The Unit Economics Broke
How do you know what anything costs now? Building software for founders in 2026.
In 2007 I was at Georgetown when Tim O'Shaughnessy came back to visit my CS class.
On one visit, we built a Chipotle app on Facebook where you could assemble a digital burrito ingredient by ingredient.
At the time, his company was called Hungry Machine.
That name stuck with me for almost 20 years.
Hungry Machine eventually became LivingSocial, Groupon's main competitor, and blew up. The name made sense long before I understood why: the machine was hungry. You had to keep feeding it. Keep iterating. Keep learning.
Today, we all run hungry machines. And that's exactly why it's hard to understand what anything costs anymore.
The stable unit is gone
For a long time, software was easy to explain economically. You paid by the hour, or you paid for a scoped project. Different models, same assumption: there was some stable unit underneath the work.
In 2026, that assumption feels broken.
Because those aren't really the unit anymore.
The real unit is the loop.
Idea, build, feedback, refine. Idea, build, feedback, refine.
That's what product development actually is. Nobody ships once and calls it a day. Founders change their minds. Teams react. Markets react. Customers react. Priorities move.
Last month a founder sent me a 40-page spec and asked what it'd cost. I told him that in three weeks, the spec probably wouldn't matter.
He laughed.
A couple weeks later, a competitor posted something on Twitter and he wanted to throw out half the spec for a new direction.
It happens every time.
That's not dysfunction. That's the process.
The real question
Which means the real question is no longer just "what does this cost?"
It's: what does it cost to run the loop?
AI makes this even more confusing.
Some execution is cheaper now. Some code gets written faster. Some QA gets compressed. Some planning gets lighter. Work that used to take days now takes hours.
But that's not what drives successful outcomes.
Last week John Borthwick called the real thing judgment density. The accumulated deliberate choices per surface of product. Every pixel, interaction, and word is a decision someone made instead of defaulting.
Why old pricing feels fake
That's why old ways of talking about software cost feel fake.

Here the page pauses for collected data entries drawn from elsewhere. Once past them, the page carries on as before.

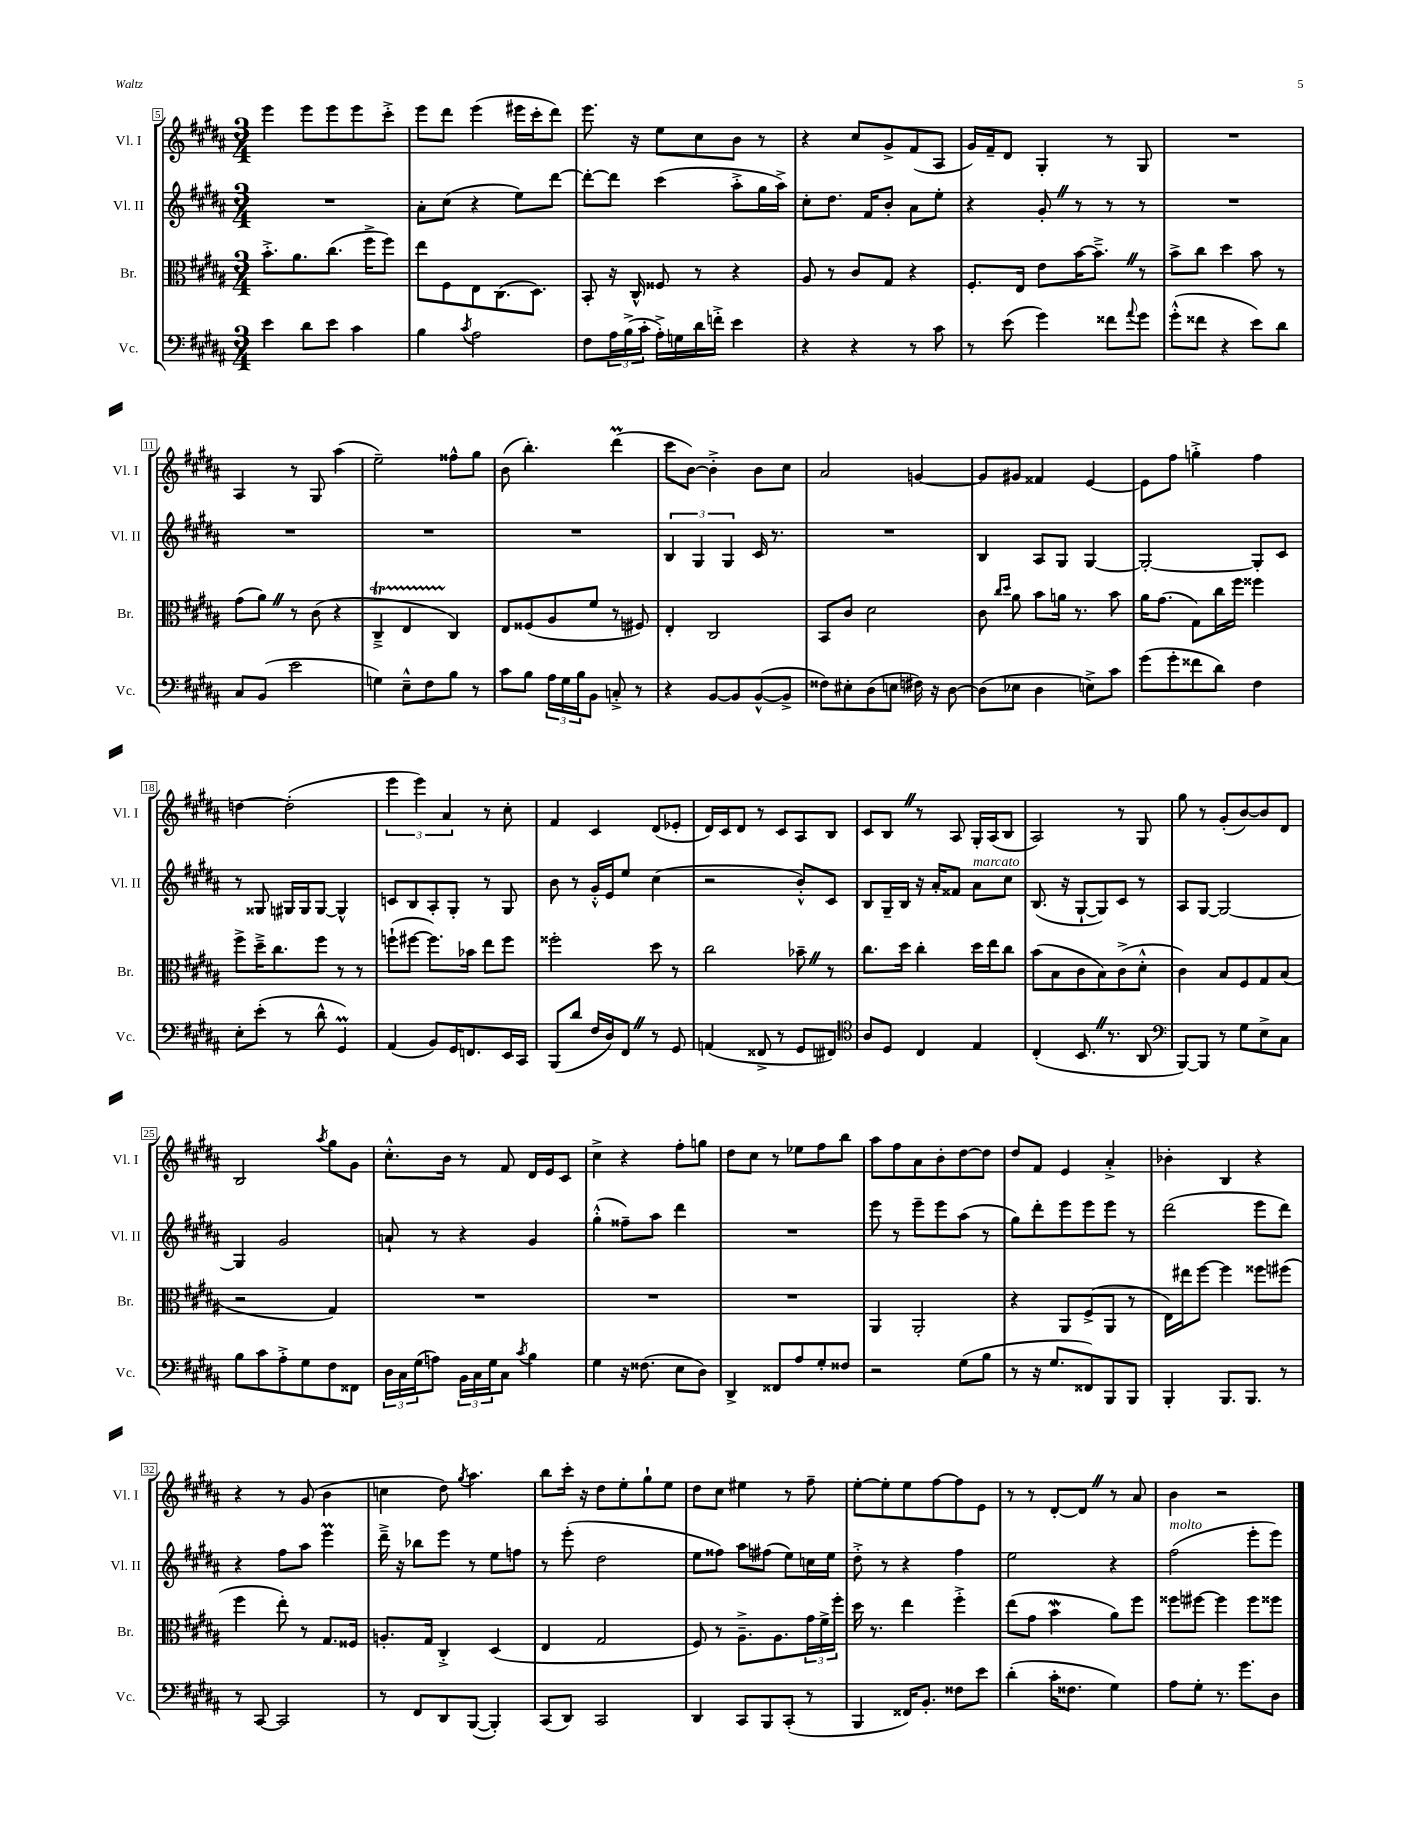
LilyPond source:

<<
\new StaffGroup <<
\new Staff = "s0" \with { instrumentName = "Vl. I" shortInstrumentName = "Vl. I" } {
    \clef treble \key b \major \numericTimeSignature \time 3/4
    e'''4 e'''8 e'''8 e'''8 cis'''8-.-> |
    e'''8 dis'''8 e'''4( eis'''16 cis'''16-. dis'''8) |
    e'''8. r16 e''8 cis''8 b'8 r8 |
    r4 cis''8 gis'8-> fis'8( ais8 |
    gis'16) fis'16-- dis'8 gis4-. r8 gis8 |
    R2. |
    ais4 r8 gis8 ais''4( |
    e''2--) fisis''8-^ gis''8 |
    b'8( b''4.-.) dis'''4\prall( |
    cis'''8 b'8~) b'4-.-> b'8 cis''8 |
    ais'2 g'4~ |
    g'8 gis'8 fisis'4 e'4~ |
    e'8 fis''8 g''4-.-> fis''4 |
    d''4~ d''2-.( |
    \tuplet 3/2 { e'''4 e'''4) ais'4 } r8 cis''8-. |
    fis'4 cis'4 dis'8( ees'8-. |
    dis'16) cis'16 dis'8 r8 cis'8 ais8 b8 |
    cis'8 b8 \once \override BreathingSign.text = \markup { \musicglyph "scripts.caesura.straight" } \breathe r8 ais8 gis16-. ais16( b8 |
    ais2) r8 gis8 |
    gis''8 r8 gis'8-.( b'8~) b'8 dis'8 |
    b2 \acciaccatura { ais''8 } gis''8 gis'8 |
    cis''8.-.-^ b'16 r8 fis'8 dis'16 e'16 cis'8 |
    cis''4-> r4 fis''8-. g''8 |
    dis''8 cis''8 r8 ees''8 fis''8 b''8 |
    ais''8 fis''8 ais'8 b'8-. dis''8~ dis''8 |
    dis''8 fis'8 e'4 ais'4-.-> |
    bes'4-. b4 r4 |
    r4 r8 gis'8( b'4 |
    c''4 dis''8) \acciaccatura { gis''8 } ais''4. |
    b''8 cis'''16-. r16 dis''8 e''8-. gis''8-! e''8 |
    dis''8 cis''8 eis''4 r8 fis''8-- |
    e''8~-. e''8-. e''8 fis''8~ fis''8 e'8 |
    r8 r8 dis'8~-. dis'8 \once \override BreathingSign.text = \markup { \musicglyph "scripts.caesura.straight" } \breathe r8 ais'8 |
    b'4 r2 \bar "|." |
}
\new Staff = "s1" \with { instrumentName = "Vl. II" shortInstrumentName = "Vl. II" } {
    \clef treble \key b \major \numericTimeSignature \time 3/4
    R2. |
    ais'8-. cis''8( r4 e''8) dis'''8~ |
    dis'''8~-. dis'''8 cis'''4( ais''8-.-> gis''16 ais''16->) |
    cis''8-. dis''8. fis'16 b'8-. ais'8 e''8-. |
    r4 gis'8-. \once \override BreathingSign.text = \markup { \musicglyph "scripts.caesura.straight" } \breathe r8 r8 r8 |
    R2. |
    R2. |
    R2. |
    R2. |
    \tuplet 3/2 { b4 gis4 gis4 } cis'16 r8. |
    R2. |
    b4 ais8 gis8 gis4~ |
    gis2~-. gis8-. cis'8 |
    r8 gisis8 gis16 gis16 gis8~ gis4-^ |
    c'8 b8 ais8-. gis8-. r8 gis8 |
    b'8 r8 gis'16-.-^ e'16 e''8 cis''4( |
    r2 b'8-.-^) cis'8 |
    b8 gis16-- b16 r16 ais'16-. fisis'8 ais'8^\markup { \italic "marcato" } cis''8 |
    b8.( r16 gis8~-! gis8) cis'8 r8 |
    ais8 gis8~ gis2~ |
    gis4 gis'2 |
    a'8-! r8 r4 gis'4 |
    gis''4-.-^( fisis''8--) ais''8 dis'''4 |
    R2. |
    e'''8 r8 e'''8-- e'''8 ais''8( r8 |
    gis''8) dis'''8-. e'''8 e'''8 e'''8 r8 |
    dis'''2( e'''8 dis'''8) |
    r4 fis''8 ais''8 e'''4\prall |
    dis'''16---> r16 bes''8 e'''8 r8 e''8 f''8 |
    r8 e'''8-.( dis''2 |
    e''8 fisis''8) ais''8 fis''8( e''8) c''16 e''16 |
    dis''8-.-> r8 r4 fis''4 |
    e''2 r4 |
    fis''2^\markup { \italic "molto" }( e'''8-. e'''8) \bar "|." |
}
\new Staff = "s2" \with { instrumentName = "Br." shortInstrumentName = "Br." } {
    \clef alto \key b \major \numericTimeSignature \time 3/4
    b'8.-.-> ais'8. cis''8.( fis''16-> fis''8) |
    e''8 fis8 e8 cis8.( dis8.) |
    b,8-. r16 cis16-^ fisis8 r8 r4 |
    ais8 r8 cis'8 gis8 r4 |
    fis8.-. e16 e'8 b'16~ b'8.---> \once \override BreathingSign.text = \markup { \musicglyph "scripts.caesura.straight" } \breathe r8 |
    b'8-> cis''8 dis''4 b'8 r8 |
    gis'8( ais'8) \once \override BreathingSign.text = \markup { \musicglyph "scripts.caesura.straight" } \breathe r8 cis'8( r4 |
    cis4--->\startTrillSpan e4 cis4\stopTrillSpan) |
    e8 fisis8( ais8 fis'8 r8 fis8) |
    e4-. cis2 |
    b,8 cis'8 dis'2 |
    cis'8 \grace { cis''16 dis''16 } ais'8 b'8 a'16 r8. b'8 |
    ais'16 gis'8.( gis8) cis''16 fis''16 fisis''4 |
    fis''8-> dis''16---> cis''8. fis''8 r8 r8 |
    f''8-!( fis''8~ fis''8.) bes'16 e''8 fis''8 |
    fisis''2-. dis''8 r8 |
    cis''2 bes'8-- \once \override BreathingSign.text = \markup { \musicglyph "scripts.caesura.straight" } \breathe r8 |
    cis''8. dis''16 cis''4-. dis''16 e''16 cis''8 |
    b'8( b8 cis'8 b8) cis'8->( dis'8-.-^ |
    cis'4) b8 fis8 gis8 b8( |
    r2 gis4) |
    R2. |
    R2. |
    R2. |
    ais,4 ais,2-. |
    r4 ais,8 fis8->( ais,8 r8 |
    e16) eis''16 fis''8~ fis''4 fisis''8 fis''8( |
    fis''4 e''8-.) r8 gis8. fisis16 |
    a8.-. gis16 cis4-.-> dis4( |
    e4 gis2 |
    fis8) r8 ais8.---> ais8. \tuplet 3/2 { gis'16 fis'16-> fis''16-. } |
    dis''16 r8. e''4 fis''4-.-> |
    e''8( gis'8 b'4\mordent ais'8) fis''8 |
    fisis''8 fis''8~ fis''4 fis''8 fisis''8 \bar "|." |
}
\new Staff = "s3" \with { instrumentName = "Vc." shortInstrumentName = "Vc." } {
    \clef bass \key b \major \numericTimeSignature \time 3/4
    e'4 dis'8 e'8 cis'4 |
    b4 \acciaccatura { cis'8 } ais2 |
    fis8 \tuplet 3/2 { ais16 b16->( cis'16-. } ais16-.->) g16 dis'16 f'16-.-> e'4 |
    r4 r4 r8 cis'8 |
    r8 e'8( gis'4) fisis'8 \appoggiatura { ais'8 } gis'8 |
    gis'8-.-^( fisis'8 r4 e'8) dis'8 |
    cis8 b,8( e'2 |
    g4) e8---^ fis8 b8 r8 |
    cis'8 b8 \tuplet 3/2 { ais16 gis16 b16 } b,8 c8-.-> r8 |
    r4 b,8~ b,8 b,8~-^( b,8-> |
    fisis8) eis8-. dis8( e8 fis16) r16 dis8~ |
    dis8( ees8 dis4 e8->) cis'8 |
    gis'8( gis'8-. fisis'8 dis'8) fis4 |
    e8-. e'8-.( r8 dis'8-^ gis,4\prall) |
    ais,4( b,8) gis,16 f,8. e,16 cis,16 |
    b,,8( dis'8 fis16 dis16) fis,8 \once \override BreathingSign.text = \markup { \musicglyph "scripts.caesura.straight" } \breathe r8 gis,8 |
    a,4( fisis,8-> r8 gis,8 fis,8) |
    \clef tenor ais8 dis8 cis4 e4 |
    cis4-.( b,8. \once \override BreathingSign.text = \markup { \musicglyph "scripts.caesura.straight" } \breathe r8. ais,8 |
    \clef bass b,,8~) b,,8 r8 gis8 e8-> cis8 |
    b8 cis'8 ais8-.-> gis8 fis8 fisis,8 |
    \tuplet 3/2 { dis16 cis16 gis16( } a8) \tuplet 3/2 { b,16 cis16 gis16 } cis8 \acciaccatura { cis'8 } b4 |
    gis4 r16 fisis8.( e8 dis8) |
    dis,4-> fisis,8 ais8 gis8-. fisis8 |
    r2 gis8( b8 |
    r8 r16 gis8. fisis,8) b,,8 b,,8 |
    b,,4-. b,,8. b,,8. r8 |
    r8 cis,8~ cis,2 |
    r8 fis,8 dis,8 b,,8~( b,,4-.) |
    cis,8( dis,8) cis,2 |
    dis,4 cis,8 b,,8 cis,8-.( r8 |
    b,,4 fisis,16) b,8.-. fisis8 e'8 |
    dis'4-.( cis'16-. fisis8. gis4) |
    ais8 gis8-. r8. gis'8. dis8 \bar "|." |
}
>>
>>
\layout { \context { \Score currentBarNumber = #5 \override BarNumber.stencil = #(make-stencil-boxer 0.1 0.3 ly:text-interface::print) } }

Hourly pricing misses the point because the value isn't a neat stack of visible hours.
Fixed scope misses the point because the scope usually stops being real the second the world changes.
And every time you stop to re-scope, re-quote, re-approve, and re-plan, you're paying a tax.
Not a tax on building.
A tax on iteration.
So what does software cost in 2026?
Less than it used to in raw execution. More than it looks like in judgment. And mostly, whatever it takes to keep the machine fed.
Not the hour. Not the milestone. The loop.